Bit | Flag Description |
---|---|
1 (MSB) | List Flag. If this flag is set then this type is a list of the described type. |
2 | Struct flag. If this flag is set then this type is a struct.
If the struct flag is not set then the BaseType indicates the type of the field by the integer id of that type. If the struct flag is set then the BaseType indicates the index of this struct’s description in the Struct Array. |
3 | Reference flag
If the reference flag is set then the data stored in the data block is actually an offset from the beginning of the data block to the location of the actual data. References can be used to mimic pointers in a GFF. |
Raw Data Block
The data block is where the actual data is stored. The data for the top level struct is stored at the beginning of the block. All other data will be fields in the struct or accessed by reference.
Lists
The address pointed to by a list is actually a reference to another location in the file which stores the list. The first thing in the list is a 4-byte unsigned length of the list followed by the elements.
This is what the list looks like:
Length |
Element 0 |
Element 1 |
... |
Element Length - 1 |
Empty lists can just store a null reference to prevent creating another block.
Generic lists (the lists with FieldType set to 0xFFFF) store pairs: type, reference where type defines FieldType (with flags) of the individual element and reference is a standard Reference pointing to data of the element. Therefore, each entry in a generic list is 8 bytes long.
References
A reference is a 4-byte unsigned offset from the beginning of the data block to the location of the data.
Null references are stored as 0xFFFFFFFF. Null references can be used in lists, as well as individual reference items.
Improvements and optimizations
Field look-up
Field look-up is faster in this version of the GFF because it requires an integer comparison instead of a string comparison. Additionally, storing fields in order allows efficient search for the specific field. Finally, knowing what the data structure should look like allows the program to make a good guess as to where the data should be. If the guess is wrong (because the file is an older version) then the program only has to start searching at the initial guess, which is still a faster search than without a good guess.
Binding tables
It is possible to build a binding table for a type of file that will be read in often.

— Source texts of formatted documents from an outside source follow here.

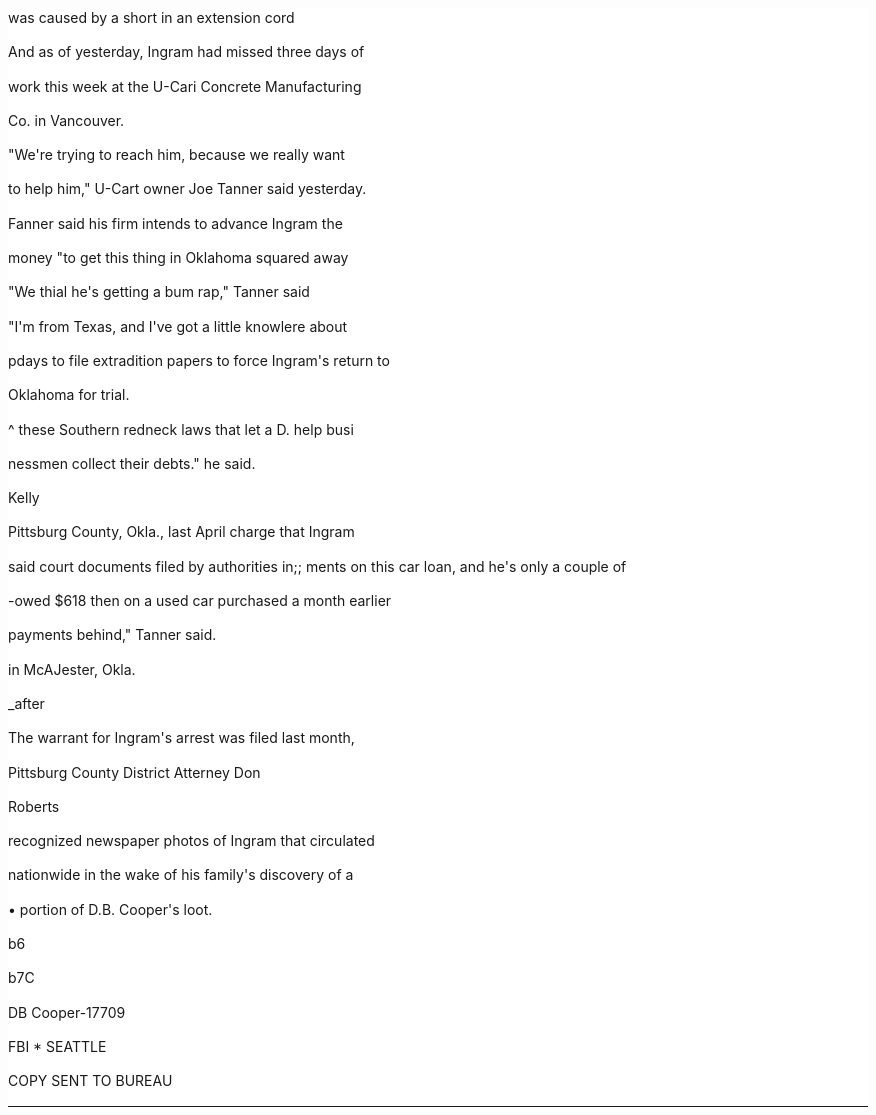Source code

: was caused by a short in an extension cord

And as of yesterday, Ingram had missed three days of

work this week at the U-Cari Concrete Manufacturing

Co. in Vancouver.

"We're trying to reach him, because we really want

to help him," U-Cart owner Joe Tanner said yesterday.

Fanner said his firm intends to advance Ingram the

money "to get this thing in Oklahoma squared away

"We thial he's getting a bum rap," Tanner said

"I'm from Texas, and I've got a little knowlere about

pdays to file extradition papers to force Ingram's return to

Oklahoma for trial.

^ these Southern redneck laws that let a D. help busi

nessmen collect their debts." he said.

Kelly

Pittsburg County, Okla., last April charge that Ingram

said court documents filed by authorities in;; ments on this car loan, and he's only a couple of

-owed $618 then on a used car purchased a month earlier

payments behind," Tanner said.

in McAJester, Okla.

_after

The warrant for Ingram's arrest was filed last month,

Pittsburg County District Atterney Don

Roberts

recognized newspaper photos of Ingram that circulated

nationwide in the wake of his family's discovery of a

• portion of D.B. Cooper's loot.

b6

b7C

DB Cooper-17709

FBI * SEATTLE

COPY SENT TO BUREAU

---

The binding table will allow data to be loaded from the GFF without parsing through the file each time.
Direct loads to memory
Using this format it is possible to optimize specific file types by writing the GFF in exactly the way it will be written in memory. After verifying that the file type is up to date, the game can read the data block into memory and cast the pointer it directly to the in C data type. This optimization would not result in any loss of generality since the GFF will still be accessible in the usual way.